Con il rischio di tutte le caricature e le approssimazioni che si rischiano nel fare delle considerazioni a caldo sull’uscita del Regno Unito dall’Unione europea c’è tuttavia la necessità di provare a fissare alcuni elementi che possono esserci utili alla riflessione.
Il primo elemento che sovrasta la notizia di oggi è la sorpresa che tale evento ha generato, sorpresa per le borse, sorpresa per le istituzioni, sorpresa per il sindacato inglese, per i governi europei, per chi si dovrebbe occupare di exit-poll. La sorpresa come elemento disvelatore della grande inadeguatezza della classe dirigente europea che al di là della rappresentanza ha una crisi di lettura dei processi reali catastrofica. Il referendum forse non dovrebbe sorprenderci così come non avrebbero dovuto farlo le elezioni italiane, di cui sono rappresentative immagini di ex sindaci basiti di fronte alla non attesa sconfitta ai ballottaggi. Non dovremmo sorprenderci che in tutta Europa si faccia forte un voto che prima che essere un voto di destra e nazionalista (certo questa componente esiste siamo ben lontani dal negarla e da negare i rischi che comporta questo swing) è un voto anti-sistema.

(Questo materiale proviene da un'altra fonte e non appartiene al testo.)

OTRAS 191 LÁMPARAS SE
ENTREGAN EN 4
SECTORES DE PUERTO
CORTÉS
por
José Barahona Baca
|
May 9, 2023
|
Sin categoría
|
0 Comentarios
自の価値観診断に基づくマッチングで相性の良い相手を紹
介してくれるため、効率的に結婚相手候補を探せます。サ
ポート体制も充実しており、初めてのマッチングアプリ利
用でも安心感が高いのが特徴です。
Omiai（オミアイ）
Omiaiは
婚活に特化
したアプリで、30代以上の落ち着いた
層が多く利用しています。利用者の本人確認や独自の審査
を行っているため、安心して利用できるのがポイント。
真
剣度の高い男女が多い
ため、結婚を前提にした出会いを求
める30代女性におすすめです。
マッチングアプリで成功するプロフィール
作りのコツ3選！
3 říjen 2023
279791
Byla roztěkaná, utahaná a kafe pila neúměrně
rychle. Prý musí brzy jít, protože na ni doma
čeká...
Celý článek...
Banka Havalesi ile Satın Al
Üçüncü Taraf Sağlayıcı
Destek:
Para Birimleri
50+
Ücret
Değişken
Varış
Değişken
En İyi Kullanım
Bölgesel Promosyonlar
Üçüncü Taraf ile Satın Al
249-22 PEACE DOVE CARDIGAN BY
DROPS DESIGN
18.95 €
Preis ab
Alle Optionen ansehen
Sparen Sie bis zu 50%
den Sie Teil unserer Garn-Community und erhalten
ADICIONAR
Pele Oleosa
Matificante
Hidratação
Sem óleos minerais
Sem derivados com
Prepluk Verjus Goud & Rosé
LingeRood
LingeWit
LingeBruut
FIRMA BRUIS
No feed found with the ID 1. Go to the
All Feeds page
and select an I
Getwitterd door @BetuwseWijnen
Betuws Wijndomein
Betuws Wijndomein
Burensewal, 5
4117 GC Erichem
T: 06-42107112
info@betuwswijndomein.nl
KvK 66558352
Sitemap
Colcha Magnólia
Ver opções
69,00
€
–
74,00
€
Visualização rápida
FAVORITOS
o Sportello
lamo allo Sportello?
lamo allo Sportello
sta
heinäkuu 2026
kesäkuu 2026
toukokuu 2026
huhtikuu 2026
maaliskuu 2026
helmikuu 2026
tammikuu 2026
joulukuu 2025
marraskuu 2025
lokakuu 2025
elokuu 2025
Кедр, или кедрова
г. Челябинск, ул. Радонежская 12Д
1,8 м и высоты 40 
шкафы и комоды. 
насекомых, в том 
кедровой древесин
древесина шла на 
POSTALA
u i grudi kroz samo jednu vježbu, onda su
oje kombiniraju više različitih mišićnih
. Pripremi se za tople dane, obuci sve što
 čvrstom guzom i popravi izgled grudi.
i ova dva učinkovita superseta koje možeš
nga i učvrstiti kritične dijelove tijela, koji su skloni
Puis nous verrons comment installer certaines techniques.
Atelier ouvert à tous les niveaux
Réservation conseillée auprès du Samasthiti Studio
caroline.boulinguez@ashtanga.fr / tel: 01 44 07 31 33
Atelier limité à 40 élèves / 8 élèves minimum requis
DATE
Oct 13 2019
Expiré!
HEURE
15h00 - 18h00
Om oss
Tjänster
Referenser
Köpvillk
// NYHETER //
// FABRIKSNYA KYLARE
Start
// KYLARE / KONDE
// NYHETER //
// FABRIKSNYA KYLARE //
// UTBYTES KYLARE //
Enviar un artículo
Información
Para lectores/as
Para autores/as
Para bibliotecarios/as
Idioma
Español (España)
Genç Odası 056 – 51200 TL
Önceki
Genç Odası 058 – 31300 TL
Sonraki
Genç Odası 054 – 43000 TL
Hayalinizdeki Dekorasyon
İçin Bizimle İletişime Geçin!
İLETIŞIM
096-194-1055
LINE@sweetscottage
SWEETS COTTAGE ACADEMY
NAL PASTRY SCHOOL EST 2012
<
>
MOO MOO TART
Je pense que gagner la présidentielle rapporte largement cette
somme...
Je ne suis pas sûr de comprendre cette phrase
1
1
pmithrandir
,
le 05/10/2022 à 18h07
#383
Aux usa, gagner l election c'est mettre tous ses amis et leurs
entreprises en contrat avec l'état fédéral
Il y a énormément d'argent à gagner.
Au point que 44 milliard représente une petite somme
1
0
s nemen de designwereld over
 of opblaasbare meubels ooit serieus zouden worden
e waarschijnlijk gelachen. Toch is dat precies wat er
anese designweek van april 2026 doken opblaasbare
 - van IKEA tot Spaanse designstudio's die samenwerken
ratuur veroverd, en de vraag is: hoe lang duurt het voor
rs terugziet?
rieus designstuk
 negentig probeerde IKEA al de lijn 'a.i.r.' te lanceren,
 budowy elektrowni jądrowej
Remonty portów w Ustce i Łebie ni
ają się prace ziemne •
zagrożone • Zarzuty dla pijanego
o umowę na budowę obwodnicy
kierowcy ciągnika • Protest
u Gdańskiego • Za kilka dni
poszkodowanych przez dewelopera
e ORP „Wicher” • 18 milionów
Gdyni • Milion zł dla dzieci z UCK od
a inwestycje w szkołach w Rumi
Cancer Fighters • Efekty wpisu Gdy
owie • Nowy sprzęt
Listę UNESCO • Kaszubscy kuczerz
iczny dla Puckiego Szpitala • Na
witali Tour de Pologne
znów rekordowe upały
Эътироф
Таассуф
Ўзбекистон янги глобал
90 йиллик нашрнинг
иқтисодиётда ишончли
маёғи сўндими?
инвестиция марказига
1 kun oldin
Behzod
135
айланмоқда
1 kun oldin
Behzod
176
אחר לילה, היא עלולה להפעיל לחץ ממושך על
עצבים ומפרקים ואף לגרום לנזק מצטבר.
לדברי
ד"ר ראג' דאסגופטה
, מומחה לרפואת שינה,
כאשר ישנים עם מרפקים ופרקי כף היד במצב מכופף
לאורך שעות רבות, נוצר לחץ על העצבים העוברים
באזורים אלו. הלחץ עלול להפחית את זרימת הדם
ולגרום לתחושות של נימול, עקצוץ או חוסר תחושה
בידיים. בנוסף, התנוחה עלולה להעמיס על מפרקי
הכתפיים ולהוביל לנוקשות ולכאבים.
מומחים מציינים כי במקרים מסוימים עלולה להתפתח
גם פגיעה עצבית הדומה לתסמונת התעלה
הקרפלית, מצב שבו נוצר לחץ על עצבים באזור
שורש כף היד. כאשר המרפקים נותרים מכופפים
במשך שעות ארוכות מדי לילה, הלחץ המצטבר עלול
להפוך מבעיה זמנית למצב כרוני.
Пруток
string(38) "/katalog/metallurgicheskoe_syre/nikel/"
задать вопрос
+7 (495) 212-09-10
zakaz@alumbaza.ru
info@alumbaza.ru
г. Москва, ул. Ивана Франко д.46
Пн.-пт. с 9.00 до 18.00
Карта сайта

Salta agli occhi per esempio che il Galles e con lui molti altri territori ex distretti industriali inglesi che sono stati devastati dalla crisi abbiano votato con decisione per l’uscita, anche in quelle città in cui il Labour aveva le proprie roccaforti.
Sintomo che forse aver demonizzato l’uscita dall’Unione come un dramma per i mercati finanziari non ha esattamente dato alle persone il polso del fatto che dietro a questo voto si discuteva sulla loro pelle e sulle loro condizioni di lavoro. La parte più ricca del Regno Unito vota per rimanere e tutti gli altri votano contro Bruxelles. E Bruxelles come reagisce? Imbarazzanti i primi commenti dei leaders europei che vanno dalla minimizzazione al “di fatto andiamo avanti senza di loro” al “loro non erano mai stati davvero in Europa fino adesso”. Ma se è vero che oltremanica le regole dell’unione sono sempre state annacquate da clausole di opt-out deve far riflettere ancora di più il fatto che un paese su cui l’Europa pesa relativamente sente la necessità di chiamarsi fuori dai giochi. Il rischio adesso, come dicono tutti, è quello di un effetto domino. Se possibile è anche peggio, con la crisi della socialdemocrazia che ci ha consegnato questo capolavoro politico diffuso il vero rischio è che sia sul serio la destra xenofoba e nazionalista ad intestarsi una vittoria che non è loro ma che è invece un grido di trasformazione che deve essere interpretato e raccolto.
L’Europa come la conoscevamo è morta: viva l’Europa.
Spetta a noi, anche al sindacato, soprattutto al sindacato, avere il coraggio di dire che una classe dirigente politica a livello europeo ha fallito, a noi sapere indicare un’alternativa costituente, a noi anche la responsabilità di indicare un percorso, un orizzonte che non sia quello dell’individualismo di protesta ma del riscatto collettivo. Stamani provocatoriamente ci chiedevamo cosa ne sarà, per fare un piccolo esempio, della nostra capacità di tenere nei comitati aziendali europei la rappresentanza dei colleghi inglesi, cosa ne sarà dei diritti del lavoro, del diritto di sciopero già pesantemente sotto attacco sui quali le direttive europee avevano seppur minimo un effetto?
Dice il proverbio: “nebbia sulla manica il continente è isolato”. Questo è il rischio per noi tutti: che la nebbia ci impedisca di cogliere la richiesta di trasformazione, rappresentanza ed evoluzione della condizione delle cittadine e dei cittadini europei. Questa trasformazione non può e non deve essere lasciata nelle mani di chi fino ad oggi ha implementato politiche suicide lontani dalle necessità delle persone e sicuramente non possiamo permetterci di lasciare spazio ai peggiori populismi e nazionalismi, d’altronde: la guerra al ribasso tra chi in Europa ha diritto a cosa e della contrapposizione tra lavoratori di ogni paese sappiamo già che il Capitale ha beneficiato e continuerà a beneficiare. A noi rivendicare un’Europa che non si fermi alla moneta unica ma che parli ai diritti delle persone e indicare come. A noi organizzare e agire il conflitto verso l’alto e non di lato.